───── GIVEN DATA ─────

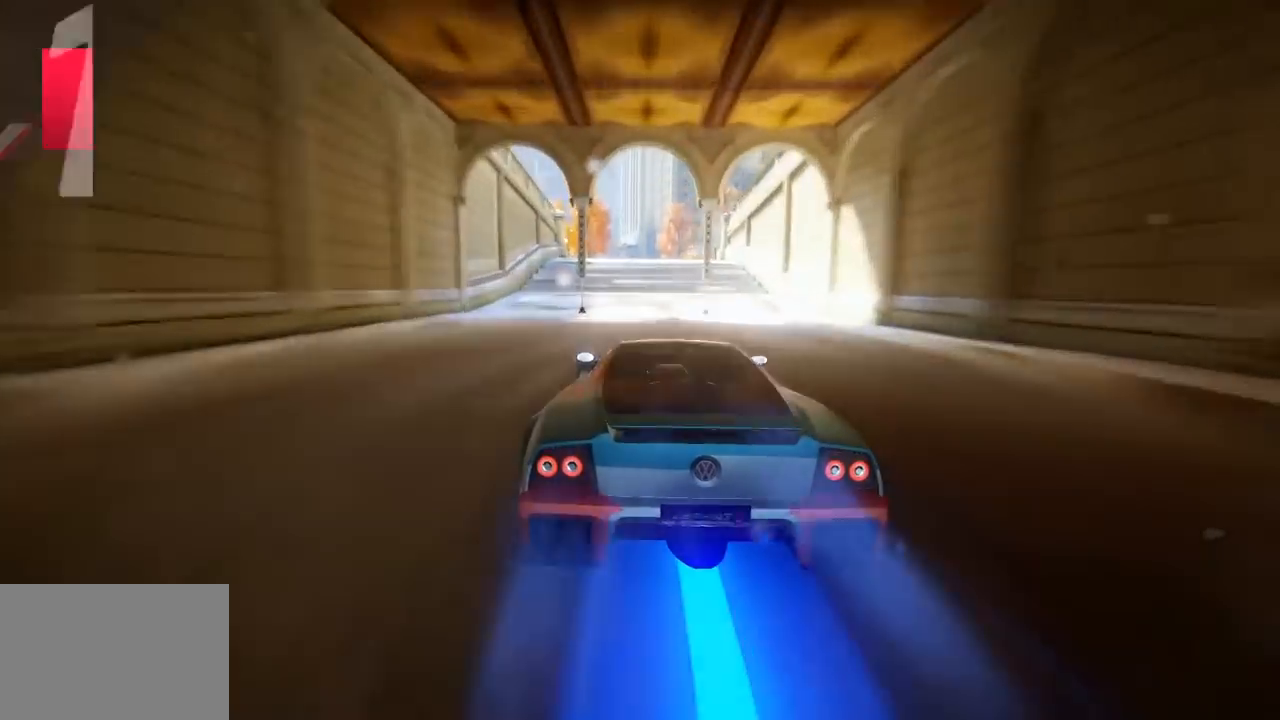
{"buttons": [], "left_stick": "center", "events": [[100, "CIRCLE", "up"], [283, "CIRCLE", "down"], [433, "CIRCLE", "up"]]}
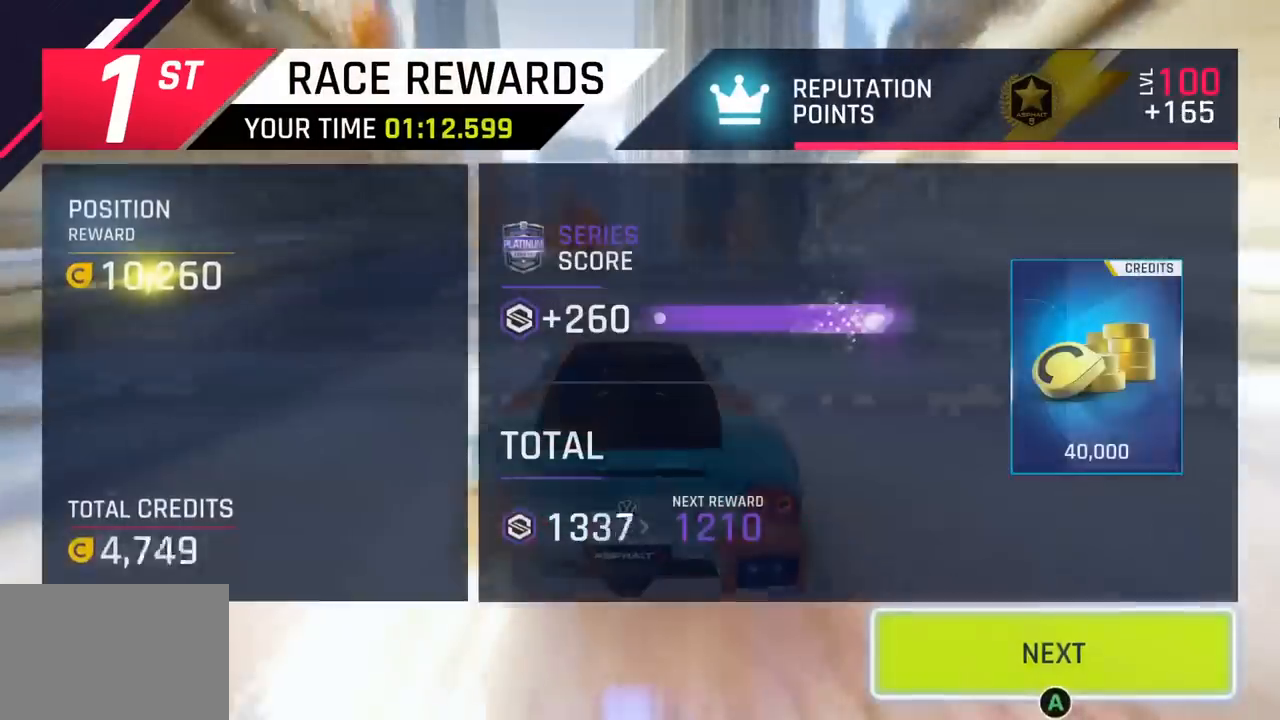
{"buttons": [], "left_stick": "center", "events": [[117, "CIRCLE", "down"], [267, "CIRCLE", "up"]]}
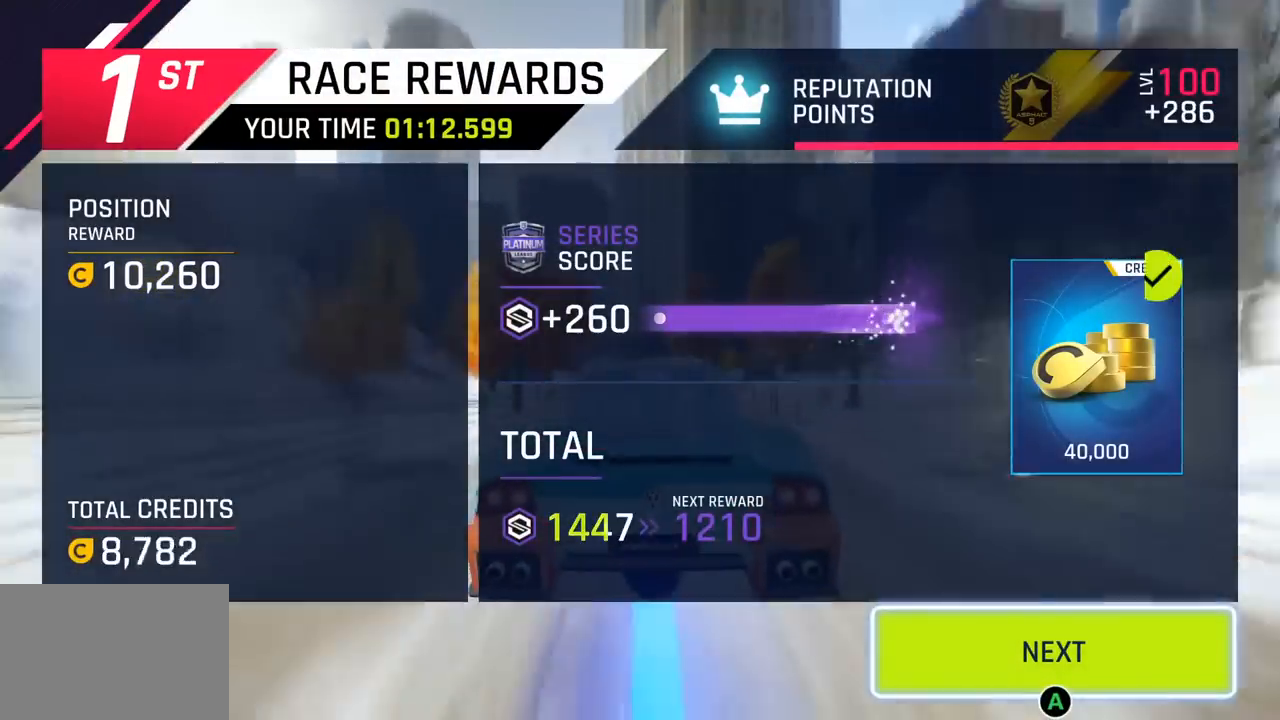
{"buttons": [], "left_stick": "center", "events": []}
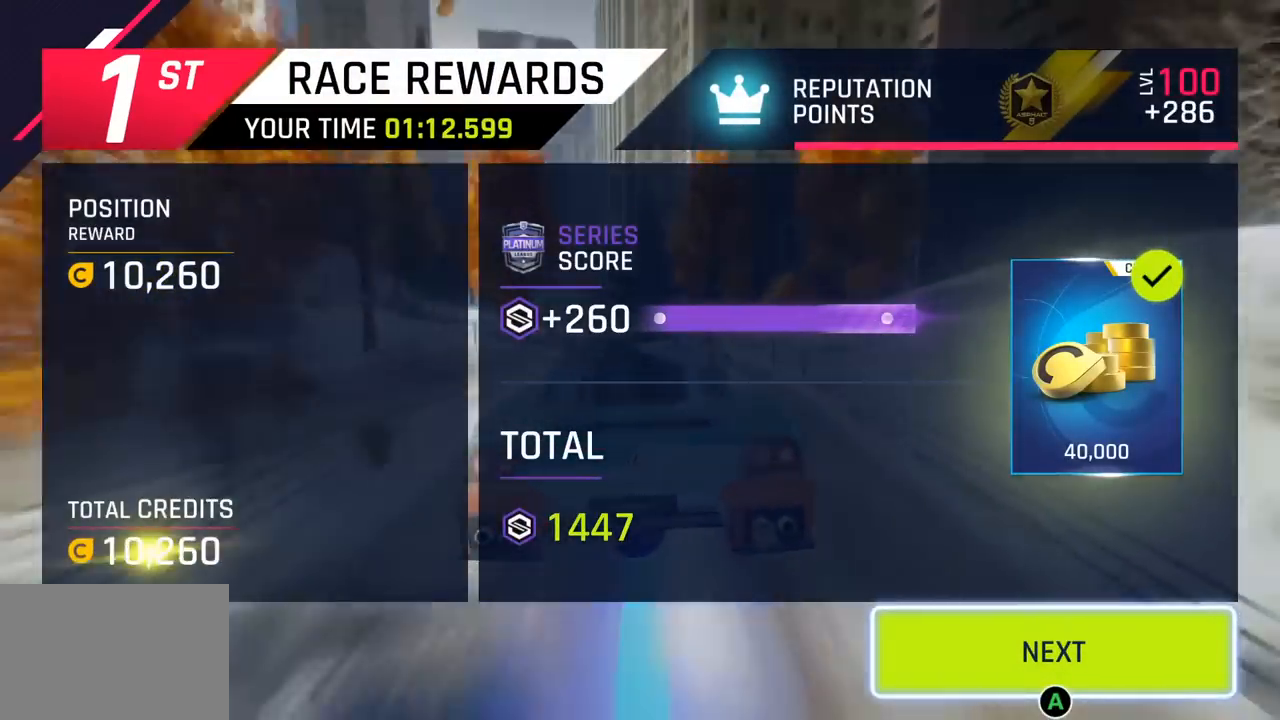
{"buttons": [], "left_stick": "center", "events": [[67, "CROSS", "down"], [217, "CROSS", "up"]]}
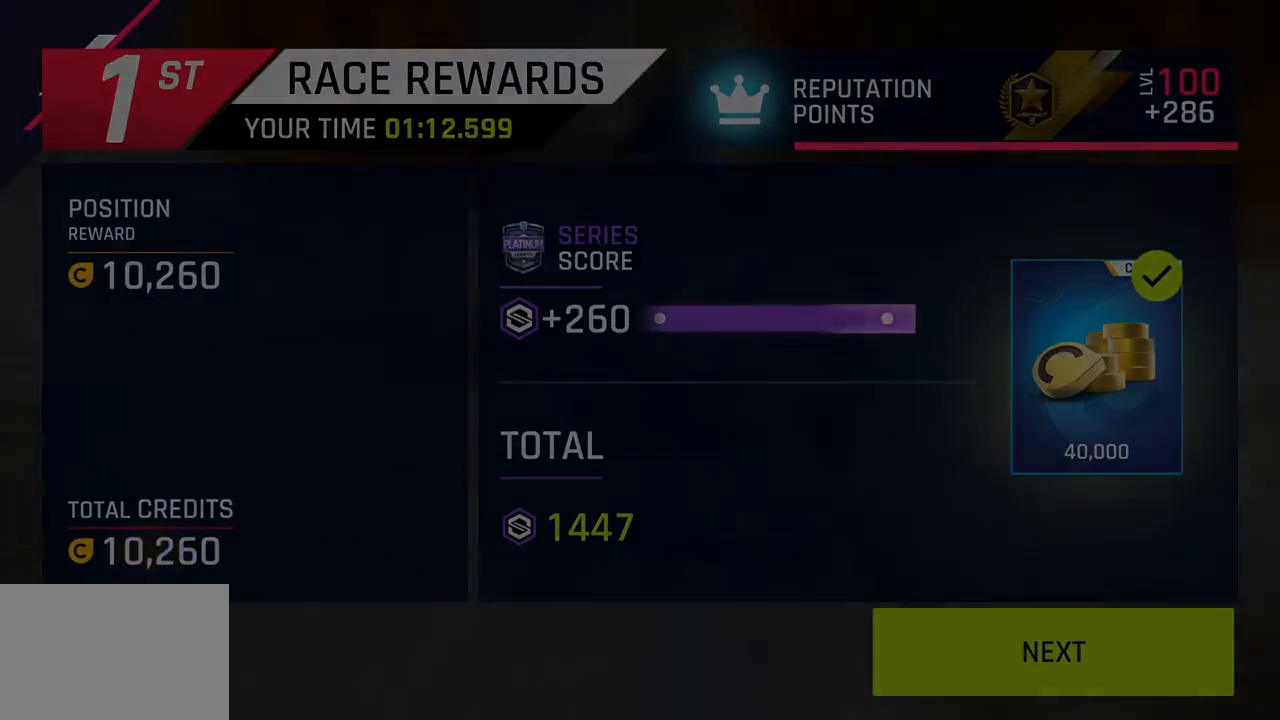
{"buttons": [], "left_stick": "center", "events": []}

─────

ACTIVITY:
If the data includes images, skip them and copy every line exactly.

EXERCISE ANSWER:
{"buttons": [], "left_stick": "center", "events": [[100, "CIRCLE", "up"], [283, "CIRCLE", "down"], [433, "CIRCLE", "up"]]}
{"buttons": [], "left_stick": "center", "events": [[117, "CIRCLE", "down"], [267, "CIRCLE", "up"]]}
{"buttons": [], "left_stick": "center", "events": []}
{"buttons": [], "left_stick": "center", "events": [[67, "CROSS", "down"], [217, "CROSS", "up"]]}
{"buttons": [], "left_stick": "center", "events": []}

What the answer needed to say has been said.